Job: Convert the lines of the items, from the first one through the line containing "chimney services. Say goodbye to dirty", into a JSON list of strings with one string per line. Leave out blank lines.

Information provided:
-------

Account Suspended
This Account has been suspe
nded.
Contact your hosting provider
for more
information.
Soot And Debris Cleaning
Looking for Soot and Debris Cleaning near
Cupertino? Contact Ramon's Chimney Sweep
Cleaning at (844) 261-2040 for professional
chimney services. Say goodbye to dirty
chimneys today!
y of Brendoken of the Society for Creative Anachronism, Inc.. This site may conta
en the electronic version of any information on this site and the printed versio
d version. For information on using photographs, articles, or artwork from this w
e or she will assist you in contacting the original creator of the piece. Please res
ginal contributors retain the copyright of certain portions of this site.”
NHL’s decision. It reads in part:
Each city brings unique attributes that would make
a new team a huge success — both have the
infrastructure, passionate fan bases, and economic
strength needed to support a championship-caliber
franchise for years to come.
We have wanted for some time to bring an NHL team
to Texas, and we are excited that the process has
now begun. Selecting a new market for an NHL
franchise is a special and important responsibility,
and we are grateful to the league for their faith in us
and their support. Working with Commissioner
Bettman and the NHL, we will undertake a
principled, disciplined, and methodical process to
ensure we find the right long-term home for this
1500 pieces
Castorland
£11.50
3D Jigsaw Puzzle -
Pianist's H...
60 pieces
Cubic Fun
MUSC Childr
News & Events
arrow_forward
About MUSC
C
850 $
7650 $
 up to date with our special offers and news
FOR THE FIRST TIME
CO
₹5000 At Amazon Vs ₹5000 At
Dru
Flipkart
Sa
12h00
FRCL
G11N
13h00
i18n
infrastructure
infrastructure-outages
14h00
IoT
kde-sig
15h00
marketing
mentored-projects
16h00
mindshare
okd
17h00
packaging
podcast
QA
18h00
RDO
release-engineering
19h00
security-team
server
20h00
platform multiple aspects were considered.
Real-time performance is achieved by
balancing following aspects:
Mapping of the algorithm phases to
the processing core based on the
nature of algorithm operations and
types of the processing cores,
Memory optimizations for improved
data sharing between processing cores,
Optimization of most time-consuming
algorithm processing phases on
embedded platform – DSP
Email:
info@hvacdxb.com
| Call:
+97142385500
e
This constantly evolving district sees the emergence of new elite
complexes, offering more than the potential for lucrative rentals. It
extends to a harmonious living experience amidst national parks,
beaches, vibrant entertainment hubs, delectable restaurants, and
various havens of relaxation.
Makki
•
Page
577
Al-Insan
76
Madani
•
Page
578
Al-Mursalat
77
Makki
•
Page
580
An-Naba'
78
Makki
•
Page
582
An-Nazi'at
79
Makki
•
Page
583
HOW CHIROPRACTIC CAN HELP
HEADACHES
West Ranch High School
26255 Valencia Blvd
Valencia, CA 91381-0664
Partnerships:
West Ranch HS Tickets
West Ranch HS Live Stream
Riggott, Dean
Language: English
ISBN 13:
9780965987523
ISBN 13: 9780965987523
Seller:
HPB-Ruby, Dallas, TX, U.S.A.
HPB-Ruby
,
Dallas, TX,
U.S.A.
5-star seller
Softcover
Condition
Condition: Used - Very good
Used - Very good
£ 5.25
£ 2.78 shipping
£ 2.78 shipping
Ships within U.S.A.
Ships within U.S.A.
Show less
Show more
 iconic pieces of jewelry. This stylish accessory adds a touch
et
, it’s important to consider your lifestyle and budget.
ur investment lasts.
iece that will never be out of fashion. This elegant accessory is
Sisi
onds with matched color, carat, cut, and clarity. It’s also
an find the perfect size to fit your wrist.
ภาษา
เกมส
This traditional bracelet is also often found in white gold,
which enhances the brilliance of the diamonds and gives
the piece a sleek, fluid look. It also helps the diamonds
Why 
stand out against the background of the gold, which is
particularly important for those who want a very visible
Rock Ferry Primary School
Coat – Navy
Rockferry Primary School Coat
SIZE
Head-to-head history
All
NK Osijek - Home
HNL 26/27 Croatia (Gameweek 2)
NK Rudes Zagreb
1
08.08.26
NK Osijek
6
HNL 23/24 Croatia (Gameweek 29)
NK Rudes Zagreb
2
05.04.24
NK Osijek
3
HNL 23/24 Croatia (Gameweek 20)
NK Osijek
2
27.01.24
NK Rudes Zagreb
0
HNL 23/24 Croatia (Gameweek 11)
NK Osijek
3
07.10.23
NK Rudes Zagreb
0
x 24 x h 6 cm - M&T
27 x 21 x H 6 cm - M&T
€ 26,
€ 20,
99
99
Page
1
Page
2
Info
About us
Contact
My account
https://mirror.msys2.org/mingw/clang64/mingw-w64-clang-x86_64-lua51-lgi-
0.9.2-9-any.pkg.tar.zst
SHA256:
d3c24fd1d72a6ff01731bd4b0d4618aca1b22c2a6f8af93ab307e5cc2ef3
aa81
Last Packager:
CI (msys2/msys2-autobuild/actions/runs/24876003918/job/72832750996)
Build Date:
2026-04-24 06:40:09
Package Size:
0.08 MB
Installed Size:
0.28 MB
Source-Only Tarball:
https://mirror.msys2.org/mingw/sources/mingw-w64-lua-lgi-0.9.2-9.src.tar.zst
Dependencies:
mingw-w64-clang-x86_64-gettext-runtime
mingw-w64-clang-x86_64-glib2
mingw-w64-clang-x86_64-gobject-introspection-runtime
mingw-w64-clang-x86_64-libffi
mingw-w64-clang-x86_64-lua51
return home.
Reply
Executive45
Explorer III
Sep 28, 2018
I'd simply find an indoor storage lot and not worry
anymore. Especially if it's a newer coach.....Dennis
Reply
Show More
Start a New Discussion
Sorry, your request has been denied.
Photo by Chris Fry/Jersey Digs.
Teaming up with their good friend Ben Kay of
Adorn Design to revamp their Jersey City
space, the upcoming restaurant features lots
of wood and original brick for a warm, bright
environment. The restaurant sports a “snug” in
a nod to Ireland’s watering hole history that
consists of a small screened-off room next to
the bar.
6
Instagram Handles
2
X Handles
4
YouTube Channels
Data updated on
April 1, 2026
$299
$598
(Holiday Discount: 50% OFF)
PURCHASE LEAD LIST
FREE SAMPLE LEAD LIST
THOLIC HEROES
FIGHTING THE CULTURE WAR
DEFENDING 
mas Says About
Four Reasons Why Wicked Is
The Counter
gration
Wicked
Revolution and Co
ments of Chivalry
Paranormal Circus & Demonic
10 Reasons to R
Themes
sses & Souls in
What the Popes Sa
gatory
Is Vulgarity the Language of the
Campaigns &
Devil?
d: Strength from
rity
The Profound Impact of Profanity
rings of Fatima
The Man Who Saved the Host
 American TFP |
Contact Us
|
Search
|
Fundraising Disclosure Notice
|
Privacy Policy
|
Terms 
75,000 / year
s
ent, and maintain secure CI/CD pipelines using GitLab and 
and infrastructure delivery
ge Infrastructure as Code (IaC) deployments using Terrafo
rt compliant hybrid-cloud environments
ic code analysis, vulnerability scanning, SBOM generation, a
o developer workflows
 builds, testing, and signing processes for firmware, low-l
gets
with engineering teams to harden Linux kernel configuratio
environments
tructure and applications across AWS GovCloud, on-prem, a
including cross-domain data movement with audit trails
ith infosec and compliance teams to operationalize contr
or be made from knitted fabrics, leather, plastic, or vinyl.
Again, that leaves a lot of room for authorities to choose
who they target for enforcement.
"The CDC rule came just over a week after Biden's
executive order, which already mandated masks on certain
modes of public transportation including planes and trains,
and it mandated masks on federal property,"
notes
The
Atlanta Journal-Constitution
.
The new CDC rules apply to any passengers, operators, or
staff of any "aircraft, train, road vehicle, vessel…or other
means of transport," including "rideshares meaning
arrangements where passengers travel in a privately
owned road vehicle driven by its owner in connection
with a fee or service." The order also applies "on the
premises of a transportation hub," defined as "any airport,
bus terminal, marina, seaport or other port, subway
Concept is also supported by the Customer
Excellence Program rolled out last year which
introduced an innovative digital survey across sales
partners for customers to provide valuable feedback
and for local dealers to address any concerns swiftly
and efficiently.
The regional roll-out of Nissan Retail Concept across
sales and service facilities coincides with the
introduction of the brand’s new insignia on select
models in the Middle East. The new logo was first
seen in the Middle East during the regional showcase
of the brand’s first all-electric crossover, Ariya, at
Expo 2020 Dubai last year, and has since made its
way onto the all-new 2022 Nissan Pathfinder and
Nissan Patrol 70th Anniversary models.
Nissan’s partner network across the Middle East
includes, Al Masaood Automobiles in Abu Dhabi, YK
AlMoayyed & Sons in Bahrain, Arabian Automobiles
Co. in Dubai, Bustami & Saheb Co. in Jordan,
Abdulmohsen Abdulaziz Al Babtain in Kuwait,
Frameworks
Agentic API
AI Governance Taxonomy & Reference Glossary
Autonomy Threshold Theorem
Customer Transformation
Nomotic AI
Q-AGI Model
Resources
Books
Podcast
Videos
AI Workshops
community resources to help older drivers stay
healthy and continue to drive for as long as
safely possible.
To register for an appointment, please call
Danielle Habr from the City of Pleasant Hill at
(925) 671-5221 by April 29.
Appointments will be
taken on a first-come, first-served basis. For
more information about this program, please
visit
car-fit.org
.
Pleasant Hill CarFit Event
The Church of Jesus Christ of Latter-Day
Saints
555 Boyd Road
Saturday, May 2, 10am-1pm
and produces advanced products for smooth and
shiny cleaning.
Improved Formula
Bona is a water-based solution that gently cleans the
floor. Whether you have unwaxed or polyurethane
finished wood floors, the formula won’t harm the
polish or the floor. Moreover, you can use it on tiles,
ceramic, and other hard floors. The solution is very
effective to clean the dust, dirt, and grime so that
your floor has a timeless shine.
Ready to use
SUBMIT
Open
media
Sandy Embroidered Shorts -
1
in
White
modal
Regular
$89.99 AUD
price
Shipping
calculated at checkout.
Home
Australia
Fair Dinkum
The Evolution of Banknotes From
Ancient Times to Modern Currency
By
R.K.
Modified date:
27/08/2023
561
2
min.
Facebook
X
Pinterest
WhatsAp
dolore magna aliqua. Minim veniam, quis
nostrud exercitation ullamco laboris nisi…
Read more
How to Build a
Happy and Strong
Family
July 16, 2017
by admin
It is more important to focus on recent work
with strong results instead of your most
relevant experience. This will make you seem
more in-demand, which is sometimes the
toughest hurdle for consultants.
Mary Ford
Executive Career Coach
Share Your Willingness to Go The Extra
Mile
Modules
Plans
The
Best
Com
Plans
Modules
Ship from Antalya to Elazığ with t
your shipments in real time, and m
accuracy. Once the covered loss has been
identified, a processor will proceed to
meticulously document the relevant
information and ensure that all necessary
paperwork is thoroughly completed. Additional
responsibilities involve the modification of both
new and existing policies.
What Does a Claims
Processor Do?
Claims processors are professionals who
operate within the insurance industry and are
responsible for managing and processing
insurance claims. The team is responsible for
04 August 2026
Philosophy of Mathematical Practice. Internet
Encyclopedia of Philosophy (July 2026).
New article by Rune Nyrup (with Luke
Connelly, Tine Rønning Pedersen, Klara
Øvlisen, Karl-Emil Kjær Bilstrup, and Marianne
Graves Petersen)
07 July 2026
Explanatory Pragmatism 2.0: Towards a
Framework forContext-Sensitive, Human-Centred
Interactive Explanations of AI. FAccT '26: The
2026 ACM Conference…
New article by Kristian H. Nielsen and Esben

-------

Answer box:
[
  "Account Suspended",
  "This Account has been suspe",
  "nded.",
  "Contact your hosting provider",
  "for more",
  "information.",
  "Soot And Debris Cleaning",
  "Looking for Soot and Debris Cleaning near",
  "Cupertino? Contact Ramon's Chimney Sweep",
  "Cleaning at (844) 261-2040 for professional",
  "chimney services. Say goodbye to dirty"
]